The Sky May Be the Limit As Interest Rate Caps Keep Rising

Developers and investors have to find different ways to swing finances.

Interest rate hikes have been taking a toll on commercial real estate, especially as interest rate caps become expensive enough to kill deals. Grant Cardone, CEO of Cardone Capital, told GlobeSt.com a month ago, “In the last 18 days, I had about a billion dollars of real estate I was trying to buy [fall through]” because of the financing realities.

But what’s happened since? More of the same, when it comes to financial conditions, and it’s frustrating for many.

The Fed has over-corrected when it comes to raising rates,” Meg Epstein, CEO and founder of CA South in Nashville, says. “They could raise them to 8% tomorrow and it wouldn’t make the next set of inflation numbers come in any lower because inflation is a lagging indicator. They’ve already tightened enough to dramatically reduce demand and dampen prices.  It will just take time for it to show up in their numbers. Meanwhile, the Fed will continue to tighten and inevitably will over-correct, just like they over-stimulated after the economy was already well underway to recovering.”
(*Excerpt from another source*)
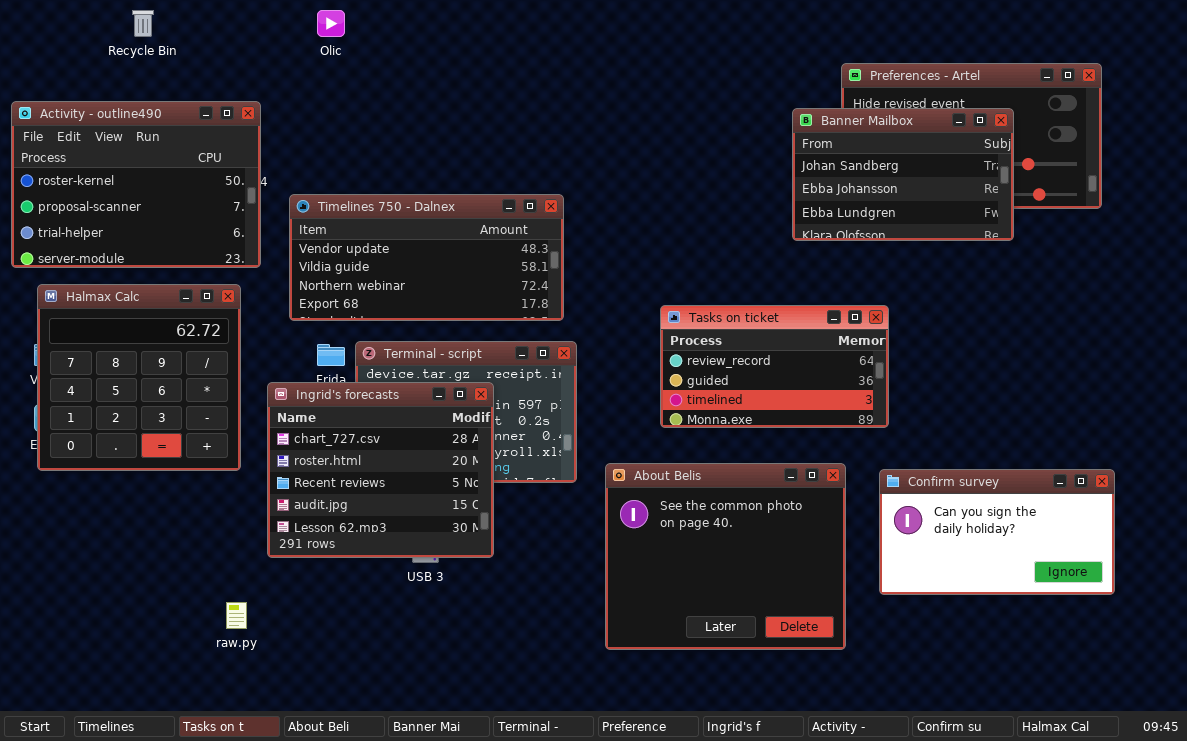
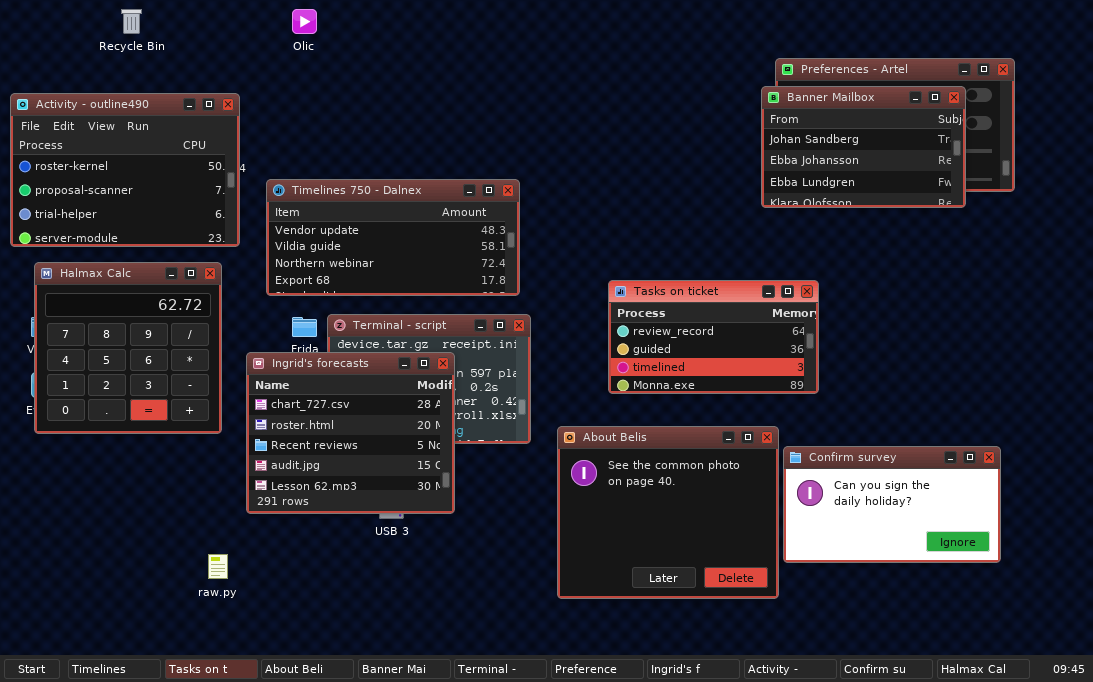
Banner Mailbox: [792,108,1014,241] -> [761,86,966,208], moved
Confirm survey: [879,469,1115,595] -> [783,446,1001,563], moved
“Rates have moved up over the past 30 days, impacting cap prices and we continue to see interest rate fluctuation,” Sean Burton, CEO of Cityview, tells GlobeSt.com. “In light of current uncertainty, we like many others have tightened our underwriting and are being that much more selective with our deals.” There are still “select attractive buying opportunities” but they need “strong projected risk-adjusted returns.”

“The interest rate cap costs have escalated sharply over the last couple months and the trend continues,” says Adil Hasan, director of real estate at Yieldstreet. “We are seeing a significant slowdown in deal volume as potential buyers can’t justify the prices in the face of higher interest rates and cap costs, while the sellers are slow to accept the price reduction.”

“Everyone is waiting for the cap rates to go up and the prices to go down,” says Joshua Mogin, a partner with Thompson Coburn. “I had a couple of deals go down because the buyers said you have to come down in price and the sellers said no.”

Many lenders Joshua Mogin deals with are adjusting their plans. “It’s kind of like a smorgasbord of what different lenders are doing,” he says. “A lot of the debt fund lenders are incorporating programs with some sort of intervals of rate adjustment, and those are bridge loans.” Rather than a straight 7% or 8% arrangement, they will agree to 7% but then look for an adjustment in six months to a year. “Some big borrowers in the last month were buying large amounts of hedges, but those are significant players that can afford to do that and are willing to spend that money.”

And then there are the banks. “A lot of banks put out so much money in the first six months have already done what they did last year, or in the neighborhood,” Mogin says. “Nobody feels pressure to keep making loans at necessarily that level.”